Wallonie: Ecolo tient vraiment à son “coquelicot”, le MR s’impatiente

EPA

Nouveau tour de table ce mercredi au Parlement de Wallonie. Le duo Di Rupo-Magnette recevait Ecolo et personne d’autre. Le MR est pour l’instant laissé à l’écart, ce qui a le don d’énerver les Libéraux. Ils se savent pourtant presque indispensables, mais Ecolo n’en démord pas et veut que la société civile soit intégrée au processus.

Ce midi encore, PS et Ecolo ne cachaient plus leur proximité. Ils voulaient devenir le “cœur” de la politique wallonne de demain. Jean-Marc Nollet (Ecolo) était reçu par Elio Di Rupo (PS) et Paul Magnette (PS) tout sourire. Plus besoin de jouer le rôle du gentil et du mauvais flic comme face au PTB. 

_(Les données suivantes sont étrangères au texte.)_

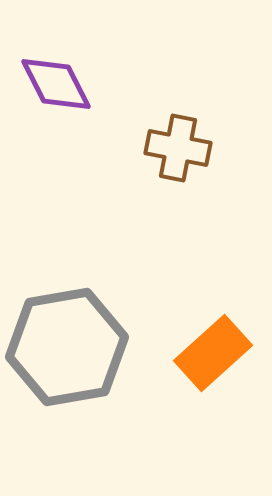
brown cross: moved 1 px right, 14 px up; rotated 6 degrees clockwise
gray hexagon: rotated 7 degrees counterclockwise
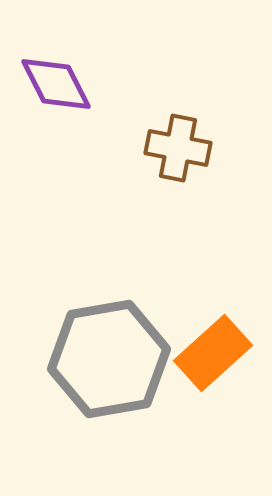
gray hexagon: moved 42 px right, 12 px down
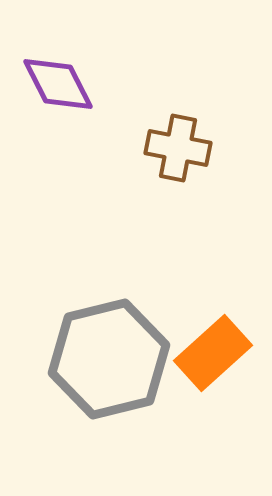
purple diamond: moved 2 px right
gray hexagon: rotated 4 degrees counterclockwise
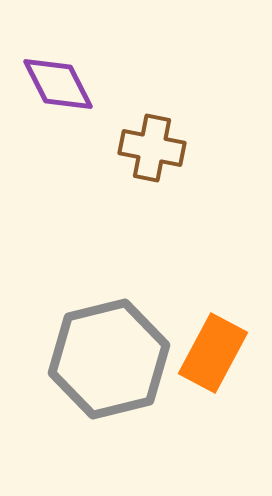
brown cross: moved 26 px left
orange rectangle: rotated 20 degrees counterclockwise
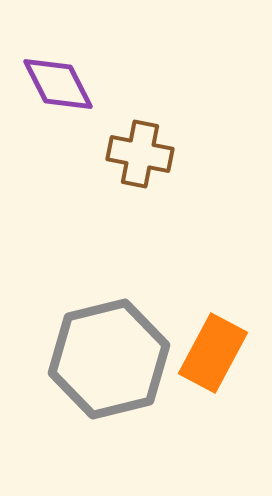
brown cross: moved 12 px left, 6 px down
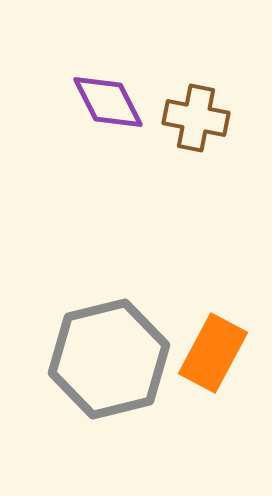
purple diamond: moved 50 px right, 18 px down
brown cross: moved 56 px right, 36 px up
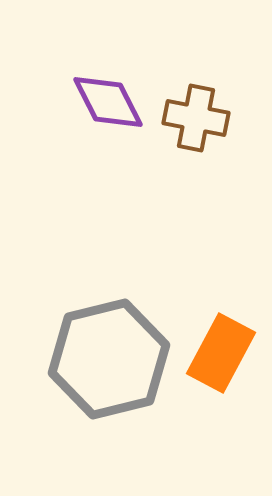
orange rectangle: moved 8 px right
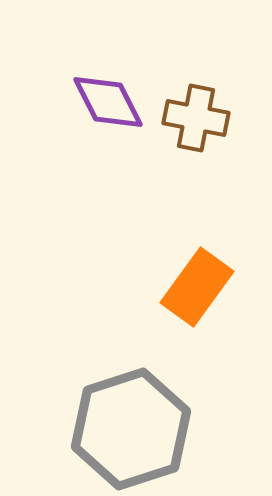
orange rectangle: moved 24 px left, 66 px up; rotated 8 degrees clockwise
gray hexagon: moved 22 px right, 70 px down; rotated 4 degrees counterclockwise
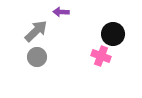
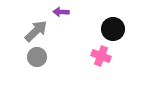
black circle: moved 5 px up
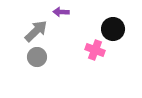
pink cross: moved 6 px left, 6 px up
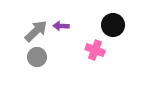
purple arrow: moved 14 px down
black circle: moved 4 px up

Mais au fil des discussions, Ecolo s’est montré exigeant. Pour mettre en place ses “réformes basculantes”, Les Verts ont demandé dans un premier temps à rédiger une note “qui sera proposée ensuite à l’ensemble des députés wallons et à tous les partis”, déclarait le président des socialistes à Belga à la mi-journée. Un processus qui “prendra du temps”, reconnaissait-il.

A tous les partis, sans distinction? Oui, les deux principaux acteurs veulent d’abord trouver un programme solide basé sur leurs “convergences de fond”. Ils le présenteront ensuite aux éventuels partenaires. Le cdH et le PTB hors jeu, il ne reste pourtant que les libéraux pour établir une coalition majoritaire.

Mais le MR est pour l’heure invariablement laissé de côté. Une manière de les faire payer? Sans doute. Comme ultime provocation, Jean-Marc Nollet a finalement exigé que ce qu’il appelle “la société civile” soit intégrée dans le tour de table, dans les discussions à tout le moins. Mais issue principalement du secteur associatif, cette coalition “coquelicot” transpartisane n’en a que le nom, selon ses détracteurs.

C’est “à prendre ou à laisser”, a réagi le coprésident d’Ecolo à l’issue des discussions. Les pourparlers sont donc interrompus, au moins jusqu’à la semaine prochaine. Elio Di Rupo ne semblait pas contraire à cette proposition de Jean-Marc Nollet, mais n’empêche, ses exigences pourraient finalement propulser les libéraux dans les bras des socialistes.

“Écarter le MR, ça suffit”

Paul Magnette reconnait lui de son côté que “la situation est très compliquée”, mais qu’il ne fait aucune exclusive par rapport au MR. Un MR, qui par l’intermédiaire de George-Louis Bouchez, toujours fort en gueule, a montré un certain agacement: “A croire qu’il y a un cordon sanitaire autour du MR!”, s’est-il écrié dans les colonnes de Sudpresse. “Écarter le MR, ça suffit”, a-t-il ajouté, rejoignant le constat de Willy Borsus qui rappelait sur Bel RTL que “les libéraux sont la deuxième famille politique de Wallonie”.

Il est vrai qu’on ne sait pas très bien à quoi joue le tandem PS/Ecolo. Les deux partis laissent entendre que leur préférence va à un gouvernement minoritaire agrandie aux députés de bonne volonté. Rappelons que ces deux partis ne peuvent pas former à deux une coalition majoritaire au contraire de la bipartite PS/MR. Si chacun à intérêt à ne pas trop vite céder aux libéraux – ce que leurs électeurs peuvent mal digérer – tout le monde sent bien que les libéraux vont devoir entrer dans le jeu.

Sans compter le blocage complet au fédéral qui ne peut être résolu qu’en trouvant une solution dans les Régions. Or si PS et Ecolo veulent exclure la N-VA, ils ne pourront le faire qu’avec les libéraux et une coalition arc-en-ciel (socialistes-libéraux-écologistes).

Mais ne se sentant pas indispensable en Wallonie, Ecolo fait monter les enchères, quitte à claquer la porte pour laisser la violette (PS/MR) diriger.